What to work on:
Lines from the one containing "1.07 | 7.09 |" to the end of the entries below must be reproduced exactly, with both end lines kept and no other line added.
:::::
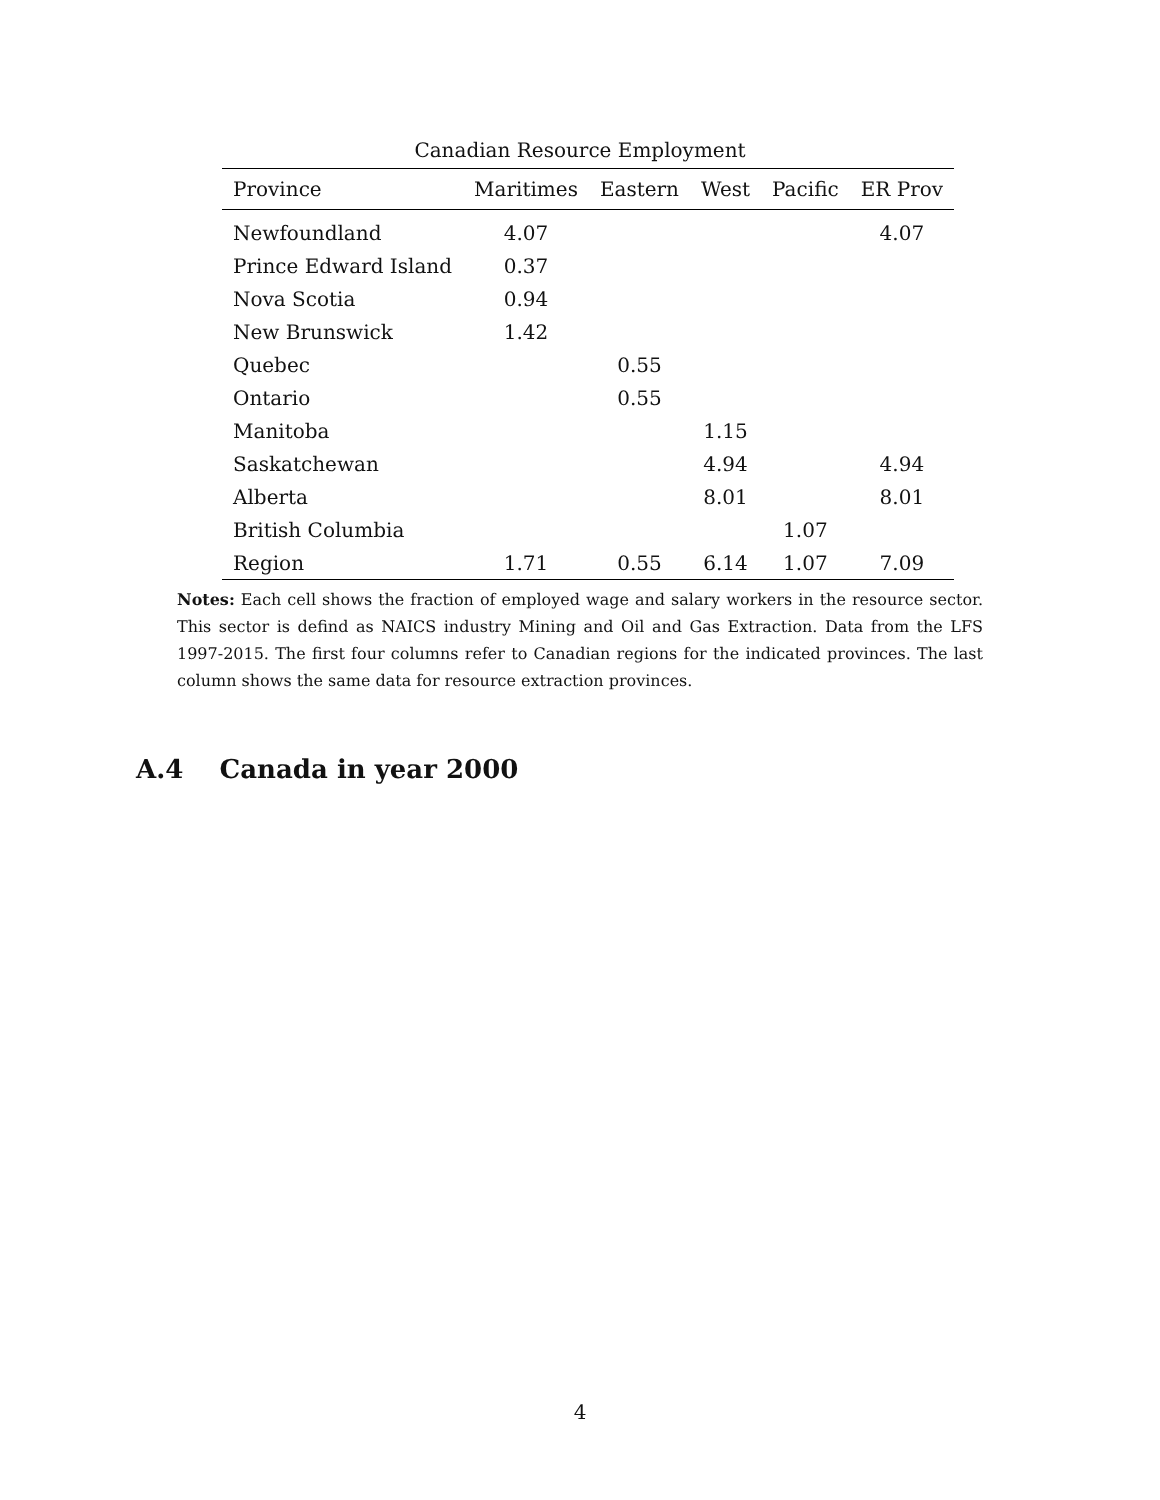Canadian Resource Employment
| Province | Maritimes | Eastern | West | Pacific | ER Prov |
| --- | --- | --- | --- | --- | --- |
| Newfoundland | 4.07 | | | | 4.07 |
| Prince Edward Island | 0.37 | | | | |
| Nova Scotia | 0.94 | | | | |
| New Brunswick | 1.42 | | | | |
| Quebec | | 0.55 | | | |
| Ontario | | 0.55 | | | |
| Manitoba | | | 1.15 | | |
| Saskatchewan | | | 4.94 | | 4.94 |
| Alberta | | | 8.01 | | 8.01 |
| British Columbia | | | | 1.07 | |
| Region | 1.71 | 0.55 | 6.14 | 1.07 | 7.09 |
Notes: Each cell shows the fraction of employed wage and salary workers in the resource sector. This sector is defind as NAICS industry Mining and Oil and Gas Extraction. Data from the LFS 1997-2015. The first four columns refer to Canadian regions for the indicated provinces. The last column shows the same data for resource extraction provinces.
A.4 Canada in year 2000
4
:::::
Output of the exercise:
| Region | 1.71 | 0.55 | 6.14 | 1.07 | 7.09 |
Notes: Each cell shows the fraction of employed wage and salary workers in the resource sector. This sector is defind as NAICS industry Mining and Oil and Gas Extraction. Data from the LFS 1997-2015. The first four columns refer to Canadian regions for the indicated provinces. The last column shows the same data for resource extraction provinces.
A.4 Canada in year 2000
4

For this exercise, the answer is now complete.